Task description>
Please copy exactly every line from the one that contains "E[X_i X_j] = ... = n(n - 1)p_i p_j" to the end of the data below, with both ends included and no other lines.

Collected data
* * * *

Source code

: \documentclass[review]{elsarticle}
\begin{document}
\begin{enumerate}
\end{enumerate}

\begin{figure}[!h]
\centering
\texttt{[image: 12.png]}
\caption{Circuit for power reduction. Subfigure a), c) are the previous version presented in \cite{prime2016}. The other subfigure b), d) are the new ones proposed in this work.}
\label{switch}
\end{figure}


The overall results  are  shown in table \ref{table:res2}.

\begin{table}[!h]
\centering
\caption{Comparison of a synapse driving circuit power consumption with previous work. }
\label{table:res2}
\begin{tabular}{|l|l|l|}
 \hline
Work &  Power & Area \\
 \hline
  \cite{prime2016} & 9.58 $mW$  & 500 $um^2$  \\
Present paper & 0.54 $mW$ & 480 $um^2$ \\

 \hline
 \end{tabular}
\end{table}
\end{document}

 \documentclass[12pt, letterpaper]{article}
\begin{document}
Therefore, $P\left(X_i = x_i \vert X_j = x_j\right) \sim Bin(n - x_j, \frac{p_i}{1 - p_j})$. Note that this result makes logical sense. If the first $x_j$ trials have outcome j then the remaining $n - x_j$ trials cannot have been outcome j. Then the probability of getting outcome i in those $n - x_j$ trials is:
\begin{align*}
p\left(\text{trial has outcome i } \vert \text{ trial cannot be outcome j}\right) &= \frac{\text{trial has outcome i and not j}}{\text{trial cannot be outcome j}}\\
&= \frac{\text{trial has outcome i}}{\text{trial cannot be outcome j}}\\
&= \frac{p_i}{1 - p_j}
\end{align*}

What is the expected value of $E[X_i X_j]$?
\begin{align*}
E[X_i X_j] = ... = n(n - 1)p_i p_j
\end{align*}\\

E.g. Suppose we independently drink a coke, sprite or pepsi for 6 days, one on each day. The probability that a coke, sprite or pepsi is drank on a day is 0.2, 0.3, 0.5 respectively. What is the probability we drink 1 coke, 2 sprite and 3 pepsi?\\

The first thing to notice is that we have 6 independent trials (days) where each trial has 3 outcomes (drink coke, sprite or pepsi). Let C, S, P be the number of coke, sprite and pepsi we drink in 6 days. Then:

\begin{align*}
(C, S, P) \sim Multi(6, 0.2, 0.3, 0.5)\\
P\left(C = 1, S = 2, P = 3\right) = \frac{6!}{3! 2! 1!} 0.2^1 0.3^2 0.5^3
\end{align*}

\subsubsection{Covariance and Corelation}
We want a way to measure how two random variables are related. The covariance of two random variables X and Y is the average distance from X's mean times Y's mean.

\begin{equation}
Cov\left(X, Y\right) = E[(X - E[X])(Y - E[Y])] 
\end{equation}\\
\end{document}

* * * *

Response>
E[X_i X_j] = ... = n(n - 1)p_i p_j
\end{align*}\\

E.g. Suppose we independently drink a coke, sprite or pepsi for 6 days, one on each day. The probability that a coke, sprite or pepsi is drank on a day is 0.2, 0.3, 0.5 respectively. What is the probability we drink 1 coke, 2 sprite and 3 pepsi?\\

The first thing to notice is that we have 6 independent trials (days) where each trial has 3 outcomes (drink coke, sprite or pepsi). Let C, S, P be the number of coke, sprite and pepsi we drink in 6 days. Then:

\begin{align*}
(C, S, P) \sim Multi(6, 0.2, 0.3, 0.5)\\
P\left(C = 1, S = 2, P = 3\right) = \frac{6!}{3! 2! 1!} 0.2^1 0.3^2 0.5^3
\end{align*}

\subsubsection{Covariance and Corelation}
We want a way to measure how two random variables are related. The covariance of two random variables X and Y is the average distance from X's mean times Y's mean.

\begin{equation}
Cov\left(X, Y\right) = E[(X - E[X])(Y - E[Y])] 
\end{equation}\\
\end{document}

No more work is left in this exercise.